I'm a CS graduate, and I read the Friedl book on regular expressions in high school. I don't seem to remember learning anything about automata from it, and I know for certain that my automata course in university didn't make me any more competent at understanding or applying regular expressions.

irahul · on Dec 1, 2011

Personally I don't find NFA/DFA helpful with learning regular expressions.

To a newcomer, even a naive implementation of NFA/DFA doesn't make sense. Consider this small gist https://gist.github.com/1414061

I have a feeling a newcomer will come out none the wiser even if he were shown this. And this is just a naive implementation - no nfa to dfa conversions, inefficient implementation etc.

I would root for state diagrams though. Generally diagrams help people see patterns mere text doesn't.

marchdown · on Dec 1, 2011

I know the theory pretty well, but writing actual regexes always felt so slow and frustrating that I really welcome this kind of rote hand-holding tutorial. I might finally learn the arbitrary DSL that everyone seems to have settled on.

kd0amg · on Dec 1, 2011

I imagine that sort of implementation issue is only relevant to the typical user if that user comes across a case where the potential inefficiency of NFA->DFA conversion (or NFA simulation) actually does happen. I'm not sure how common it is to encounter this.

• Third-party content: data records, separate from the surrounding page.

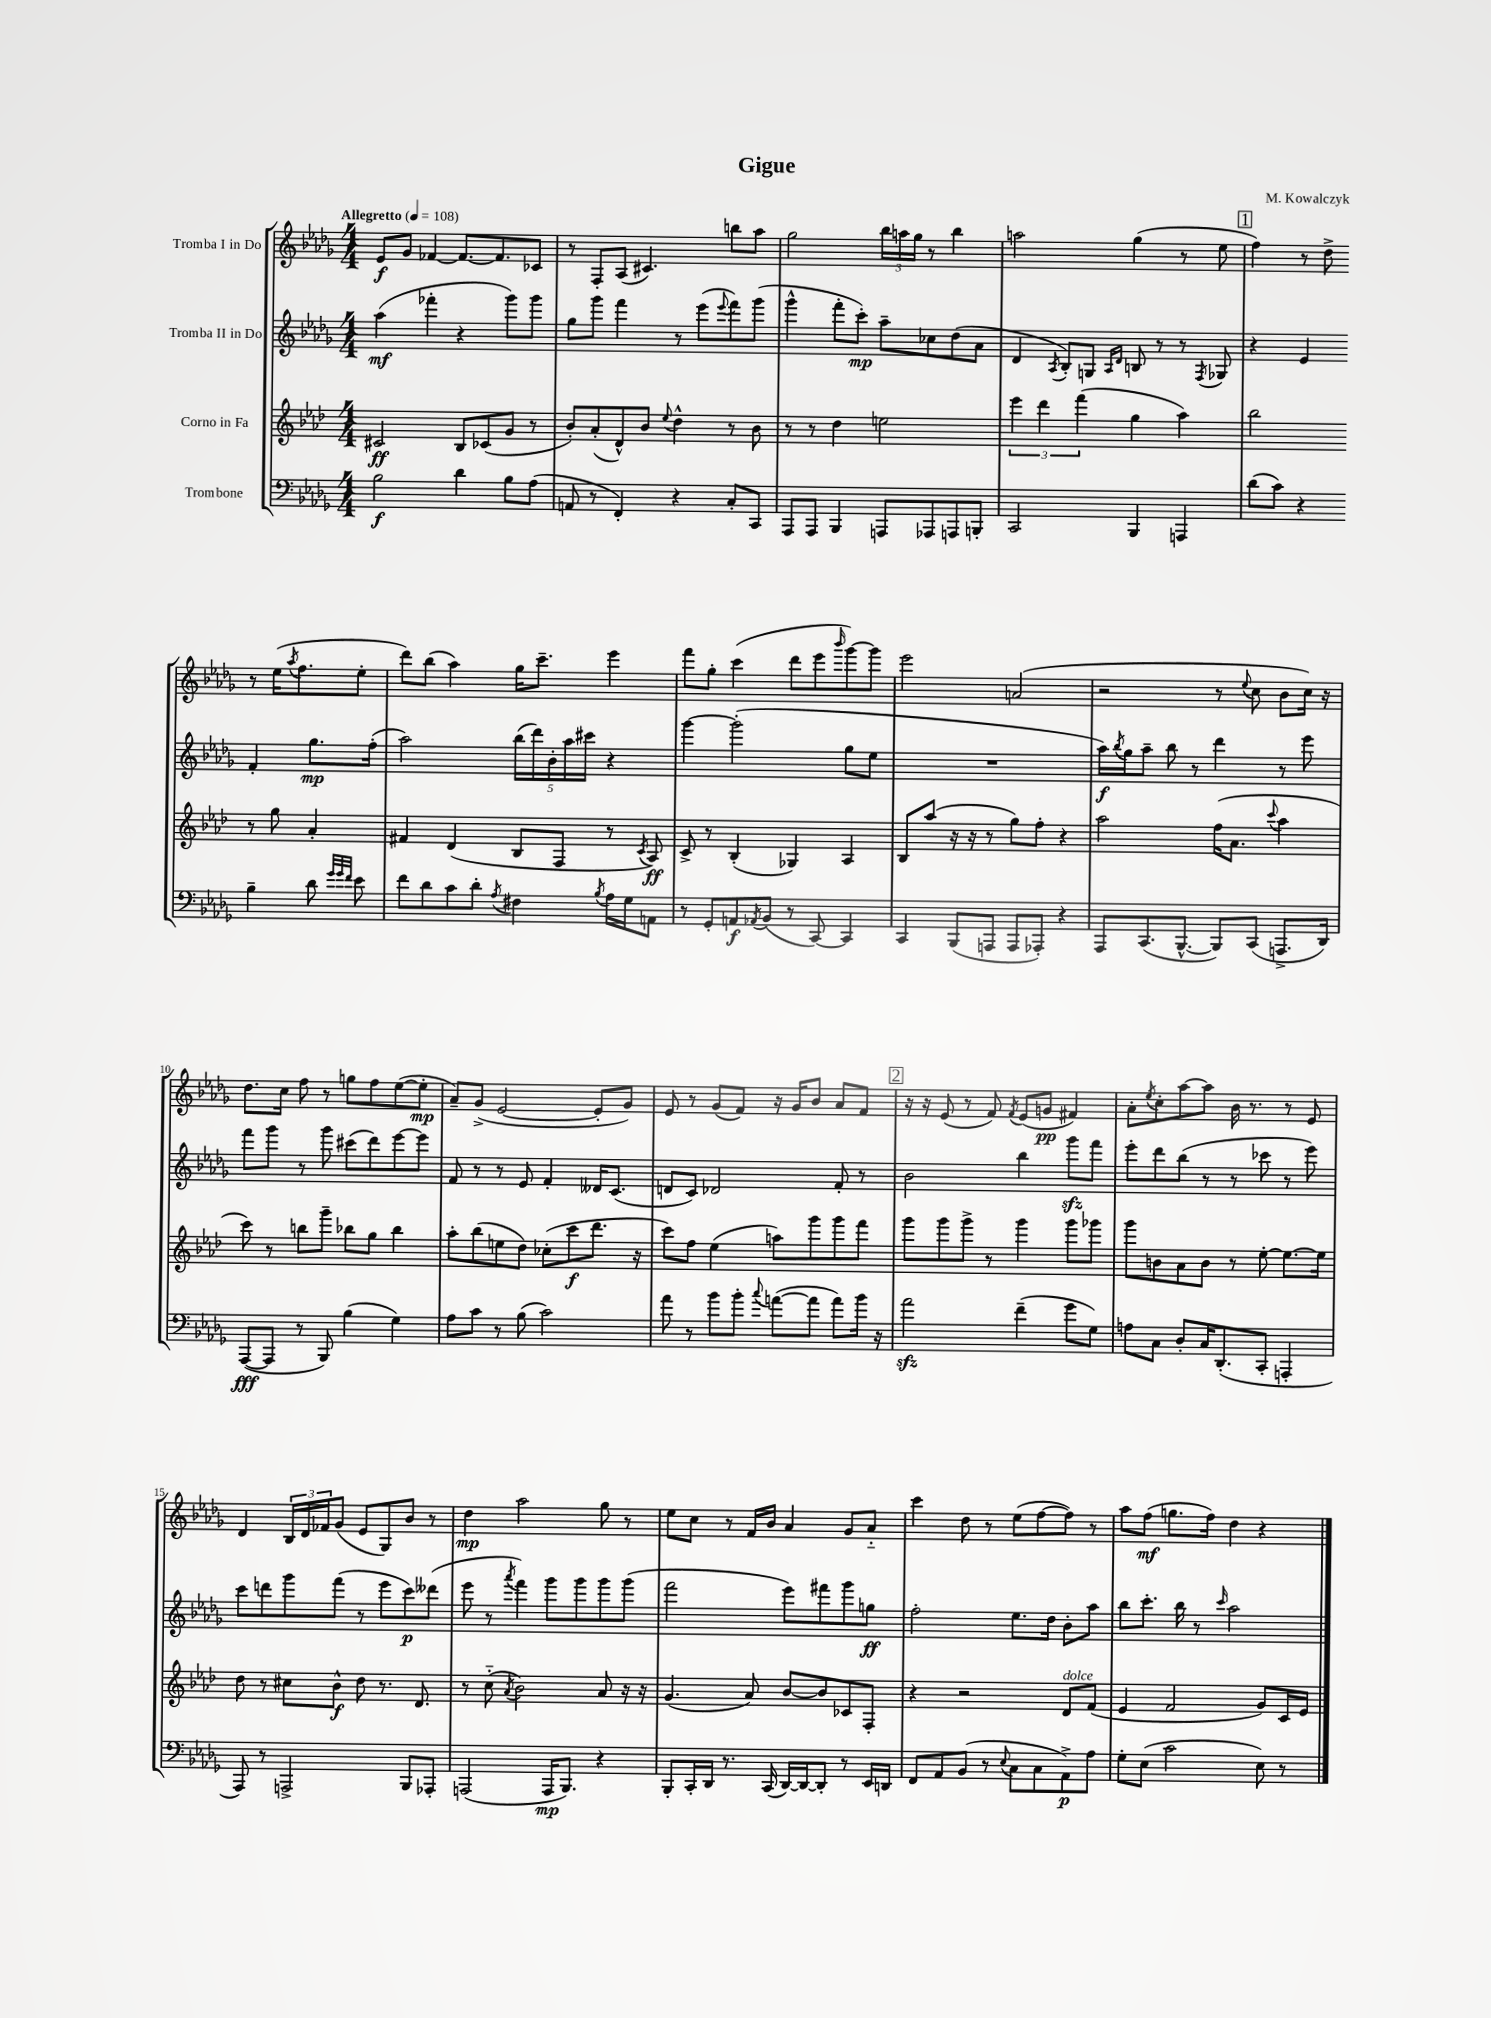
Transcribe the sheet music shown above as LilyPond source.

\header { title = "Gigue" composer = "M. Kowalczyk" }
<<
\new StaffGroup <<
\new Staff = "s0" \with { instrumentName = "Tromba I in Do" } {
    \clef treble \key des \major \numericTimeSignature \time 4/4 \tempo "Allegretto" 4 = 108
    ees'8\f ges'8 fes'4~ fes'8.~ fes'8. ces'8 |
    r8 f8-. aes8( cis'4.) b''8 aes''8 |
    ges''2 \tuplet 3/2 { bes''16 a''16 ges''16 } r8 bes''4 |
    a''2 ges''4( r8 ees''8 |
    \mark \markup { \box "1" } f''4) r8 des''8-> r8 ees''16( \acciaccatura { aes''8 } f''8. ees''8-. |
    des'''8) bes''8( aes''4) ges''16 c'''8.-- ees'''4 |
    f'''8 ges''8-. c'''4( des'''8 ees'''8 \grace { bes'''16 } ges'''8~) ges'''8 |
    ees'''2 a'2( |
    r2 r8 \appoggiatura { ees''8 } c''8 bes'8 c''16) r16 |
    des''8. c''16 f''8 r8 g''8 f''8 ees''8~( ees''8-.\mp |
    aes'8--) ges'8->( ees'2~ ees'8-. ges'8) |
    ees'8 r8 ges'8( f'8) r16 ges'16 bes'8 aes'8 f'8 |
    \mark \markup { \box "2" } r16 r16 ees'8( r8 f'8) \acciaccatura { f'8 } ees'8( g'8\pp fis'4) |
    aes'8-. \acciaccatura { ees''8 } c''8-. aes''8~ aes''8 bes'16 r8. r8 ees'8 |
    des'4 \tuplet 3/2 { bes16 des'16 fes'16 } ges'8( ees'8 ges8) bes'8 r8 |
    des''4\mp aes''2 ges''8 r8 |
    ees''8 c''8 r8 f'16 bes'16 aes'4 ges'8 aes'8-_ |
    c'''4 des''8 r8 ees''8( f''8~ f''8) r8 |
    aes''8 f''8\mf( g''8. f''16) des''4 r4 \bar "|." |
}
\new Staff = "s1" \with { instrumentName = "Tromba II in Do" } {
    \clef treble \key des \major \numericTimeSignature \time 4/4
    aes''4\mf( fes'''4-. r4 ges'''8) ges'''8 |
    ges''8 ges'''8 f'''4 r8 ees'''8( \appoggiatura { ees'''8 } f'''8) ges'''8( |
    ges'''4-^ f'''8-. c'''8-.\mp) aes''8-- ces''8 des''8( aes'8 |
    des'4 \acciaccatura { aes8 } bes8-.) g8 \grace { aes16 des'16 } b8 r8 r8 \acciaccatura { f8 } ges8 |
    \mark \markup { \box "1" } r4 ees'4 f'4-. ges''8.\mp f''16-.( |
    aes''2) \tuplet 5/4 { bes''16( des'''16) bes'16-. aes''16 cis'''16 } r4 |
    ges'''4~ ges'''2-.( ges''8 ees''8 |
    R1 |
    aes''16\f) \acciaccatura { bes''8 } ges''16 aes''8-- bes''8 r8 des'''4 r8 ees'''8 |
    f'''8 ges'''8 r8 ges'''8 cis'''8( des'''8) ees'''8~ ees'''8 |
    f'8 r8 r8 ees'8 f'4-. deses'16 c'8.( |
    d'8 c'8) des'2 f'8-. r8 |
    \mark \markup { \box "2" } bes'2 bes''4 ges'''8\sfz f'''8 |
    ees'''8-. des'''8 bes''8( r8 r8 ces'''8 r8 ees'''8) |
    c'''8 d'''8 ges'''8 f'''8( r8 ees'''8 c'''8\p) deses'''8( |
    ees'''8 r8 \acciaccatura { aes'''8 } f'''4) ges'''8 ges'''8 ges'''8 ges'''8( |
    f'''2 ees'''8) fis'''8 ges'''8 g''8\ff |
    f''2-. ees''8. des''16 bes'8-. aes''8 |
    bes''8 c'''8.-. bes''16 r8 \grace { c'''16 } aes''2 \bar "|." |
}
\new Staff = "s2" \with { instrumentName = "Corno in Fa" } {
    \clef treble \key aes \major \numericTimeSignature \time 4/4
    cis'2\ff bes8 ces'8( g'8 r8 |
    bes'8-.) aes'8-.( des'8-^) bes'8 \appoggiatura { ees''8 } des''4-^ r8 bes'8 |
    r8 r8 des''4 e''2 |
    \tuplet 3/2 { ees'''4 des'''4 f'''4( } g''4 aes''4) |
    \mark \markup { \box "1" } bes''2 r8 g''8 aes'4-. |
    fis'4 des'4( bes8 f8 r8 \acciaccatura { c'8 } aes8\ff) |
    c'8-> r8 bes4-.( ges4) aes4 |
    bes8 aes''8( r16 r16 r8 g''8) f''8-. r4 |
    aes''2 f''16( aes'8. \appoggiatura { c'''8 } aes''4 |
    c'''8) r8 b''8 g'''8-- bes''8 g''8 bes''4 |
    aes''8-. bes''8( e''8 des''8) ces''8-.( c'''8\f des'''8. r16 |
    c'''8) f''8 ees''4( a''8) g'''8 g'''8 f'''8 |
    \mark \markup { \box "2" } g'''8 g'''8 g'''8-> r8 g'''4 g'''8 ges'''8 |
    g'''8 b'8 aes'8 b'8 r8 ees''8~-. ees''8.~ ees''16 |
    des''8 r8 cis''8 bes'8-^\f des''8 r8. des'8. |
    r8 c''8-_( \acciaccatura { aes'8 } bes'2) aes'8 r16 r16 |
    g'4.( aes'8) bes'8~ bes'8 ces'8 f8-. |
    r4 r2 des'8^\markup { \italic "dolce" } f'8( |
    ees'4 f'2 g'8) c'16 ees'16 \bar "|." |
}
\new Staff = "s3" \with { instrumentName = "Trombone" } {
    \clef bass \key des \major \numericTimeSignature \time 4/4
    bes2\f des'4 bes8 aes8( |
    a,8 r8 f,4-.) r4 c8-. c,8 |
    aes,,8 aes,,8 bes,,4 a,,8 aes,,8 a,,8 b,,8-. |
    c,2 bes,,4 a,,4 |
    \mark \markup { \box "1" } des'8( c'8) r4 bes4-- des'8 \grace { ges'32 ges'32 f'32 } ees'8 |
    f'8 des'8 c'8 des'8-. \acciaccatura { aes8 } fis4 \acciaccatura { bes8 } aes16 ges16 a,8 |
    r8 ges,8-. a,8\f \acciaccatura { aes,8 } bes,8( r8 c,8~) c,4 |
    c,4 bes,,8( a,,8 a,,8 aes,,8-.) r4 |
    aes,,8 c,8.( bes,,8.~-^ bes,,8) c,8( a,,8.-> des,16) |
    aes,,8~\fff( aes,,8 r8 bes,,8) bes4( ges4) |
    aes8 c'8 r8 bes8( c'2) |
    aes'8 r8 bes'8 bes'8-. \appoggiatura { c''8 } a'8~( a'8 a'8) bes'16 r16 |
    \mark \markup { \box "2" } aes'2\sfz f'4--( ges'8 ges8) |
    a8 c8 des8-. c16 des,8.-.( c,8-. a,,4-. |
    aes,,8) r8 a,,2-> bes,,8 aes,,8-. |
    a,,2( a,,16\mp bes,,8.) r4 |
    bes,,8-. c,16-. des,16 r8. c,16( des,16~) des,16~ des,8-. r8 ees,16 d,16 |
    f,8 aes,8 bes,8( r8 \appoggiatura { ees8 } c8 c8 aes,8->\p) aes8 |
    ges8-. ees8( c'2 ees8) r8 \bar "|." |
}
>>
>>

I'd be more concerned about making sure there is some discussion of nonregular languages; this appears to be in the works (I'm curious to see what exactly it turns out to be).

dfc · on Dec 1, 2011

Do not worry, in order to sound "pretensions" you need to be able to spell pretentious correctly;)

leeoniya · on Dec 1, 2011

i learned regex inside-out before ever learning or implementing any sort of FSM - just sayin'.